By Mike Perleberg
Florida Education Commissioner Tony Bennett resigns from his position during a Thursday, August 1 press conference in Tallahassee.
AP Photo/Steve Cannon
(Indianapolis, Ind.) - There may be more trouble for former Indiana Superintendent of Public Instruction Tony Bennett.
The Associated Press reports that Bennett may have been using state resources for his failed 2012 re-election campaign. The report says Bennett kept multiple campaign databases on Department of Education servers and ordered his staff to dissect a speech by his Democratic opponent for inaccuracies last fall.
"Below is a link to Glenda (Ritz)'s forum in Bloomington. It is 1:35 minutes.
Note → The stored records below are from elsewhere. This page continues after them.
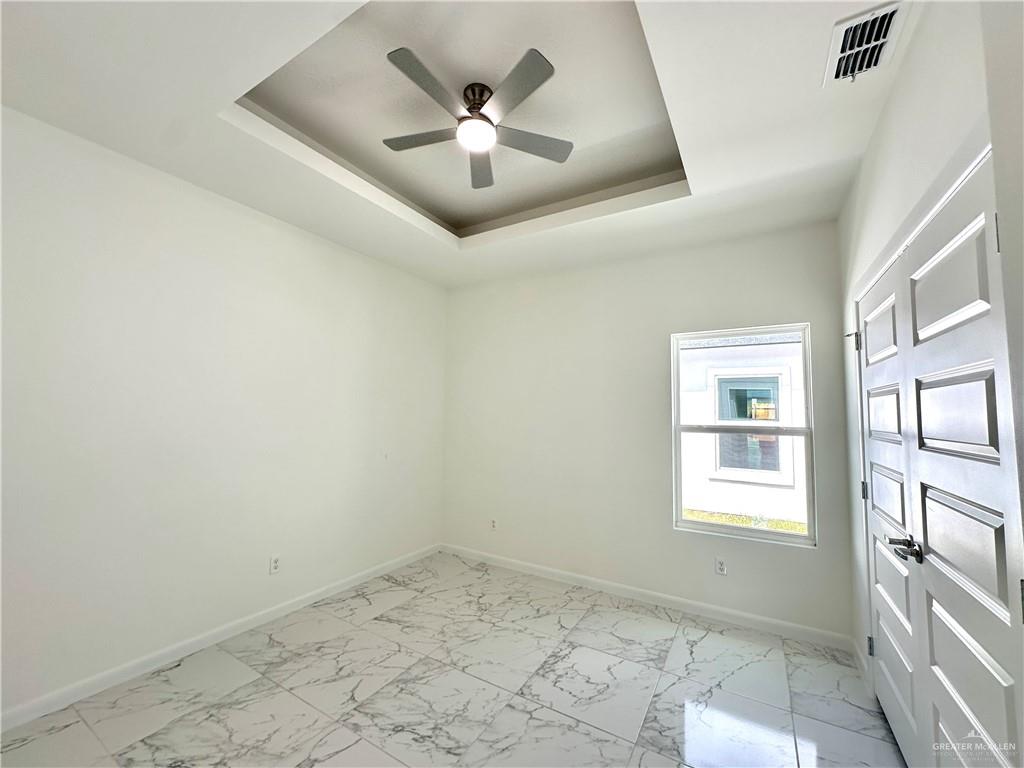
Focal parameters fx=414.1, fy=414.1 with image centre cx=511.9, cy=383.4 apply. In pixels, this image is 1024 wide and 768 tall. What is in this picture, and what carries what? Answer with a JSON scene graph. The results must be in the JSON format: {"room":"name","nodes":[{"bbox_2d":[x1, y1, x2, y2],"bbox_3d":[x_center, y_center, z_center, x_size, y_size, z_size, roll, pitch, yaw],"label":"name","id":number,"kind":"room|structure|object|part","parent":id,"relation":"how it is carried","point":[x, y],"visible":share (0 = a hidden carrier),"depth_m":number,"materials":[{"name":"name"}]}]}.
{"room":"bedroom","nodes":[
{"label":"bedroom","id":0,"kind":"room"},
{"bbox_2d":[0,108,446,720],"bbox_3d":[-1.792,0.114,2.704,0.158,2.944,4.218,-2,-5,31],"label":"left wall","id":1,"kind":"structure","parent":0,"point":[268,231],"depth_m":2.35,"materials":[{"name":"white paint"}]},
{"bbox_2d":[0,542,441,731],"bbox_3d":[-1.741,1.523,2.562,0.014,0.089,3.872,-2,-5,31],"label":"baseboard","id":2,"kind":"structure","parent":1,"relation":"attached to","point":[393,564],"depth_m":2.32,"materials":[{"name":"white paint"}]},
{"bbox_2d":[269,554,280,574],"bbox_3d":[-1.605,1.227,2.808,0.009,0.116,0.071,-2,-5,31],"label":"wall socket","id":3,"kind":"object","parent":1,"relation":"attached to","point":[276,562],"visible":0.98,"depth_m":2.80,"materials":[{"name":"white plastic"}]},
{"bbox_2d":[0,551,905,767],"bbox_3d":[-0.188,1.573,1.512,3.829,0.108,4.399,-2,-5,31],"label":"floor","id":4,"kind":"structure","parent":0,"point":[249,689],"depth_m":2.09,"materials":[{"name":"tile"}]},
{"bbox_2d":[0,0,909,287],"bbox_3d":[-0.187,-1.365,1.886,3.600,0.293,4.261,-2,-5,31],"label":"ceiling","id":5,"kind":"structure","parent":0,"point":[418,237],"depth_m":1.92,"materials":[{"name":"white paint"}]},
{"bbox_2d":[381,44,572,190],"bbox_3d":[-0.188,-1.293,2.044,0.887,0.297,0.885,2,-4,-16],"label":"ceiling fan","id":6,"kind":"object","parent":5,"relation":"hanging from","point":[518,67],"visible":0.99,"depth_m":1.96,"materials":[{"name":"metal"}]},
{"bbox_3d":[-0.455,-1.237,2.101,0.444,0.032,0.245,-2,-5,31],"label":"blade","id":7,"kind":"part","parent":6,"relation":"part of","materials":[{"name":"wood"}]},
{"bbox_3d":[-0.345,-1.241,1.764,0.214,0.034,0.446,-2,-5,31],"label":"blade","id":8,"kind":"part","parent":6,"relation":"part of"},
{"bbox_3d":[-0.165,-1.378,2.045,0.163,0.111,0.171,-2,-5,31],"label":"motor housing","id":9,"kind":"part","parent":6,"relation":"part of","materials":[{"name":"metal"}]},
{"bbox_3d":[-0.179,-1.202,2.315,0.285,0.035,0.406,-2,-5,31],"label":"blade","id":10,"kind":"part","parent":6,"relation":"part of","materials":[{"name":"wood"}]},
{"bbox_3d":[-0.001,-1.230,1.762,0.397,0.032,0.294,-2,-5,31],"label":"blade","id":11,"kind":"part","parent":6,"relation":"part of","materials":[{"name":"grey"}]},
{"bbox_3d":[0.071,-1.220,2.119,0.369,0.033,0.356,-2,-5,31],"label":"blade","id":12,"kind":"part","parent":6,"relation":"part of","materials":[{"name":"grey wood"}]},
{"bbox_2d":[824,0,908,86],"bbox_3d":[1.259,-1.200,1.487,0.186,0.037,0.340,-2,-5,31],"label":"air vent","id":13,"kind":"object","parent":5,"relation":"attached to","point":[880,13],"visible":0.99,"depth_m":1.47,"materials":[{"name":"white metal"}]},
{"bbox_2d":[443,220,852,641],"bbox_3d":[0.734,0.232,3.542,3.439,2.924,0.155,-2,-5,31],"label":"back wall","id":14,"kind":"structure","parent":0,"point":[798,317],"depth_m":3.34,"materials":[{"name":"white paint"}]},
{"bbox_2d":[489,517,497,530],"bbox_3d":[-0.181,1.313,3.870,0.073,0.119,0.011,-2,-5,31],"label":"wall socket","id":15,"kind":"object","parent":14,"relation":"attached to","point":[492,523],"visible":0.99,"depth_m":3.87,"materials":[{"name":"white plastic"}]},
{"bbox_2d":[438,543,851,650],"bbox_3d":[0.673,1.624,3.356,3.284,0.091,0.014,-2,-5,31],"label":"baseboard","id":16,"kind":"structure","parent":14,"relation":"attached to","point":[749,616],"depth_m":3.05,"materials":[{"name":"white paint"}]},
{"bbox_2d":[714,557,726,575],"bbox_3d":[1.463,1.279,2.905,0.071,0.117,0.009,-2,-5,31],"label":"wall socket","id":17,"kind":"object","parent":14,"relation":"attached to","point":[721,566],"visible":0.99,"depth_m":2.90,"materials":[{"name":"white plastic"}]},
{"bbox_2d":[671,323,814,546],"bbox_3d":[1.636,0.359,3.005,0.870,1.453,0.088,-2,-5,31],"label":"window","id":18,"kind":"structure","parent":14,"relation":"in","point":[702,525],"depth_m":2.97,"materials":[{"name":"clear glass"}]},
{"bbox_2d":[836,1,1023,706],"bbox_3d":[1.156,0.023,0.878,0.158,2.986,4.092,-2,-5,31],"label":"right wall","id":19,"kind":"structure","parent":0,"point":[889,110],"depth_m":1.33,"materials":[{"name":"white paint"}]},
{"bbox_2d":[849,637,870,690],"bbox_3d":[1.944,1.560,2.309,0.014,0.096,0.479,-2,-5,31],"label":"baseboard","id":20,"kind":"structure","parent":19,"relation":"attached to","point":[859,667],"depth_m":2.29,"materials":[{"name":"white paint"}]},
{"bbox_2d":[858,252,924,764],"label":"closet door","id":21,"kind":"structure","parent":19,"relation":"in","point":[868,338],"depth_m":1.80,"materials":[{"name":"white paint"}]},
{"bbox_3d":[1.867,0.574,2.203,0.034,0.097,0.030,-2,-5,31],"label":"hinge","id":22,"kind":"part","parent":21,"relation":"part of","materials":[{"name":"metal"}]},
{"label":"panel","id":23,"kind":"part","parent":21,"relation":"part of","materials":[{"name":"white paint"}]},
{"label":"panel","id":24,"kind":"part","parent":21,"relation":"part of","materials":[{"name":"white paint"}]},
{"bbox_3d":[1.444,0.605,1.534,0.102,0.064,0.130,-2,-5,31],"label":"lever handle","id":25,"kind":"part","parent":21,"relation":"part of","materials":[{"name":"metal"}]},
{"bbox_2d":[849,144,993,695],"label":"door frame","id":26,"kind":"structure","parent":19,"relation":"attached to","point":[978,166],"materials":[{"name":"white paint"}]},
{"bbox_2d":[898,154,1023,765],"bbox_3d":[1.259,0.520,1.164,0.096,2.066,0.776,-2,-5,31],"label":"closet door","id":27,"kind":"structure","parent":19,"relation":"in","point":[923,454],"depth_m":1.15,"materials":[{"name":"paint"}]},
{"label":"panel","id":28,"kind":"part","parent":27,"relation":"part of","materials":[{"name":"white paint"}]},
{"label":"panel","id":29,"kind":"part","parent":27,"relation":"part of","materials":[{"name":"white paint"}]},
{"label":"panel","id":30,"kind":"part","parent":27,"relation":"part of","materials":[{"name":"white paint"}]},
{"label":"hinge","id":31,"kind":"part","parent":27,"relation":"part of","materials":[{"name":"metal"}]},
{"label":"hinge","id":32,"kind":"part","parent":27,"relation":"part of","materials":[{"name":"metal"}]},
{"label":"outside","id":33,"kind":"structure","parent":0,"visible":0},
{"bbox_2d":[677,332,808,525],"label":"neighboring house","id":34,"kind":"structure","parent":33,"point":[711,349],"depth_m":6.73,"materials":[{"name":"white paint"}]},
{"bbox_2d":[710,370,787,481],"bbox_3d":[3.607,0.621,6.310,1.050,1.597,0.136,-2,-5,31],"label":"house window","id":35,"kind":"structure","parent":34,"relation":"in","point":[772,377],"depth_m":6.31,"materials":[{"name":"clear glass"}]},
{"bbox_2d":[680,507,807,536],"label":"grass","id":36,"kind":"structure","parent":33,"point":[798,528],"depth_m":6.42,"materials":[{"name":"green plant"}]}
]}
I would ask that people watch this and scrub it for every inaccuracy and utterance of stupidity that comes out of her mouth," Bennett wrote to chief of staff Heather Neal in one email published in the article.
The practices are apparent violations of Indiana election and ethics laws, according to the Associated Press. Bennett denied instructing department staff to do his campaign work and insisted the database was to be used for making “thank you” calls after the November 2012 election.
The activity could violate Indiana’s ghost employment statute and result in criminal prosecution.
In July, the AP reported that Bennett last year altered the state’s A-F school grading system to benefit the grade of a Republican donor’s Indianapolis charter school.
Although the scandal brought about his resignation as the education commissioner in Florida, Bennett has denied the allegations. However, the revelation has spurred Republican Governor Mike Pence, GOP statehouse leaders, and Democrat State Superintendent of Public Instruction Glenda Ritz – the candidate who defeated Bennett in November – to begin rewriting the school assessment criteria.
On Tuesday, the Sunshine State News reported that the Associated Press was being fed Bennett’s Indiana emails by Ritz. Two employees speaking on the condition of anonymity told the newspaper that Ritz shared Bennett’s entire Outlook file containing six months of emails, four years of calendar items, and more to reporter Tom LoBianco.